# Well, the wait is almost over.



## RJ75 (Mar 2, 2011)

So I passed my ACP exams in January, got my registration taken care of last month and it looks like I've got my first industrial EMR job lined up. Does anyone who's worked industrial in Alberta have any suggestions or tips about what to expect on the job?

RJ


----------



## lightsandsirens5 (Mar 2, 2011)

Lots of Canadians. 

But then you knew that already I suppose.


----------



## systemet (Mar 2, 2011)

RJ75 said:


> So I passed my ACP exams in January, got my registration taken care of last month and it looks like I've got my first industrial EMR job lined up. Does anyone who's worked industrial in Alberta have any suggestions or tips about what to expect on the job?
> 
> RJ



Don't do it for too long if you have EMT / Paramedic / 911 work as a goal.

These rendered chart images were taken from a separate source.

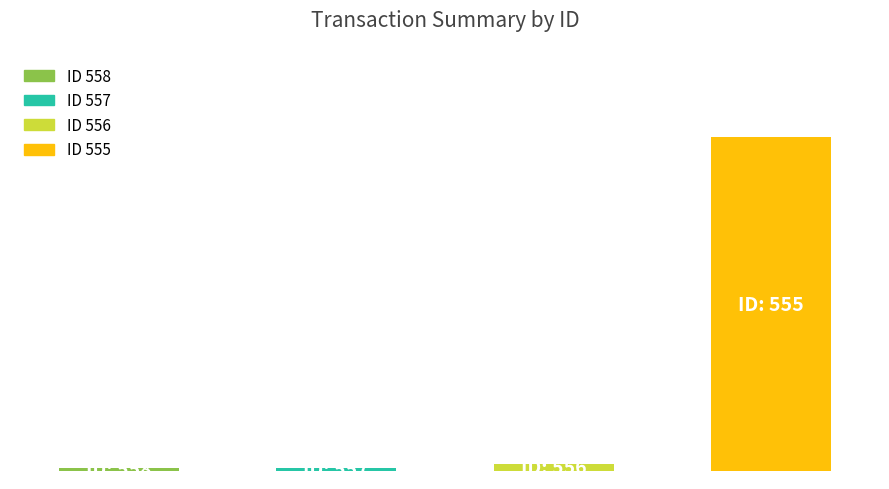

Does the chart contain any negative values?

No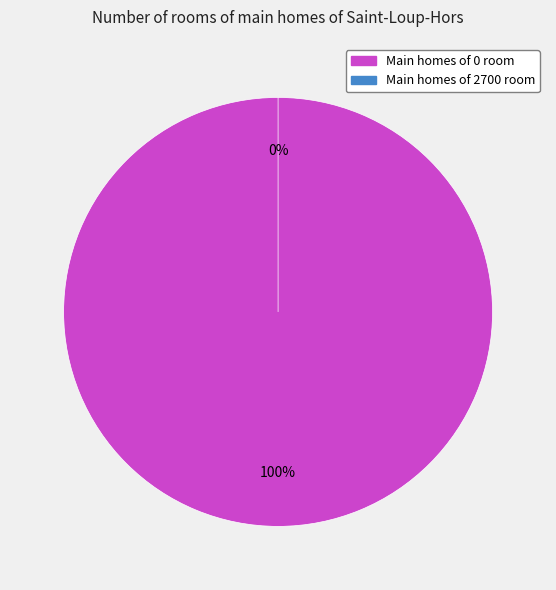

Count the number of slices in the pie.

2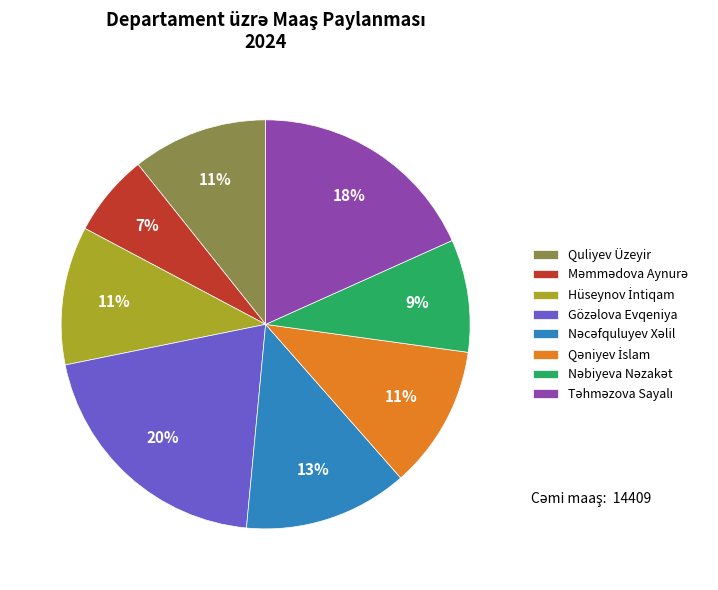

To the nearest percent, what percentage of the pie is Quliyev Üzeyir?

11%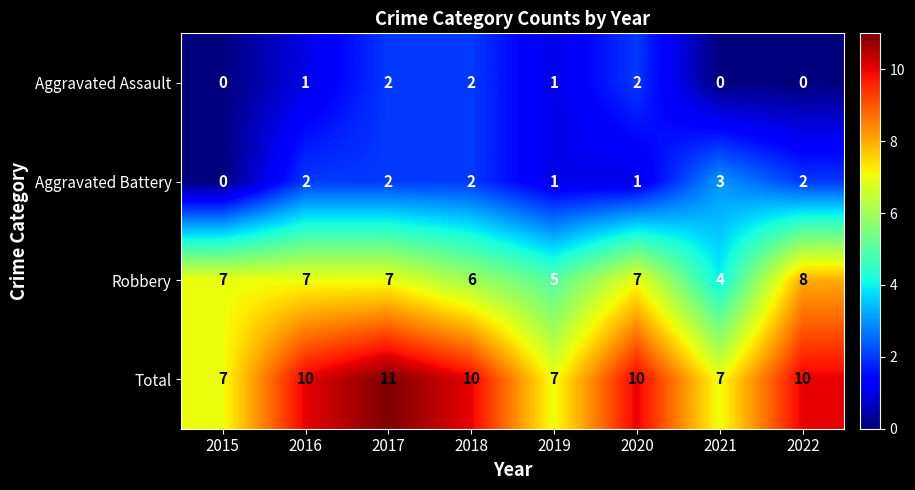

Which label corresponds to the largest value in the chart?

2017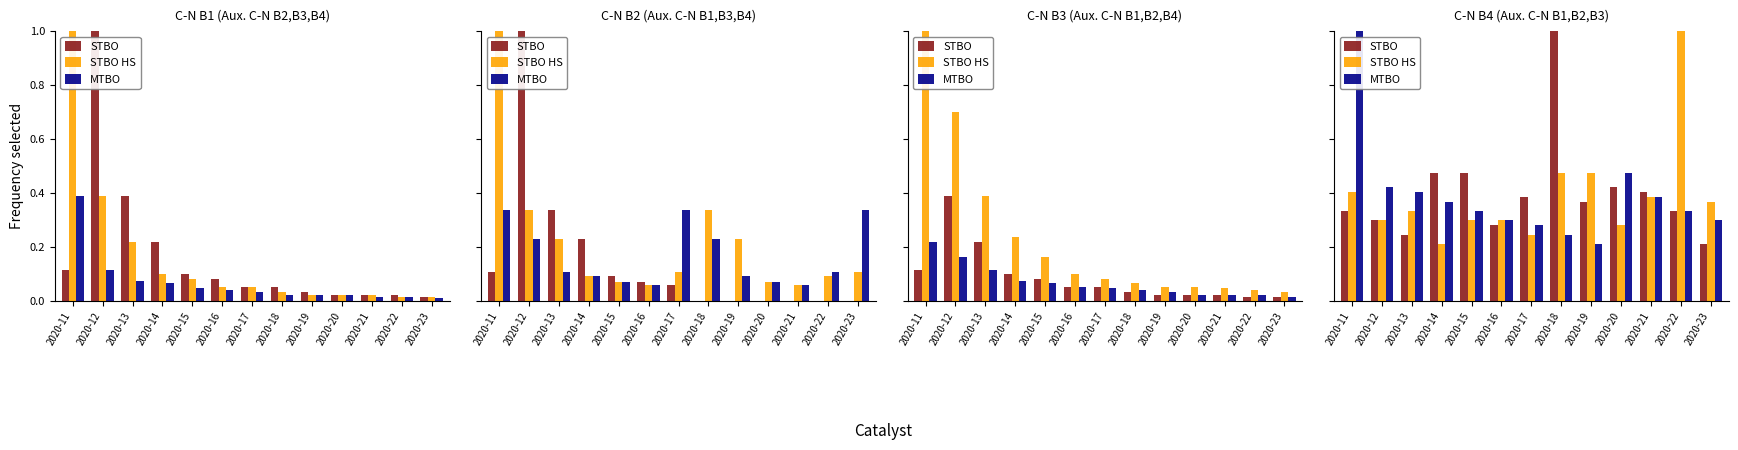

What are all the series names shown in the legend?

STBO, STBO HS, MTBO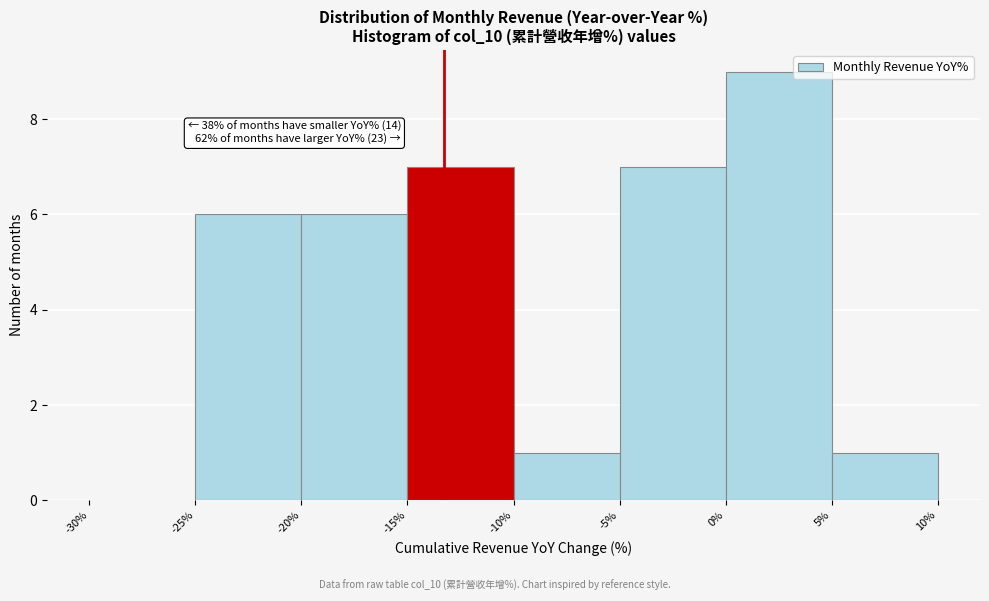

Over which range of the x-axis is the bar tallest?

0% to 5%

Nothing wrong with working industrial.  But it's easy to get used to the money.


----------



## DarcyP (Mar 2, 2011)

Systemet, that is good to know. I just finished the EMR course and waiting to take my ACP's, thinking about getting a temp. # so that I can work while waiting for May to roll around.


----------



## RJ75 (Mar 3, 2011)

Thanks for the advice! I'm planning on going back to get my EMT in August or September. Just need to save up the cash for it.

Thanks again.


----------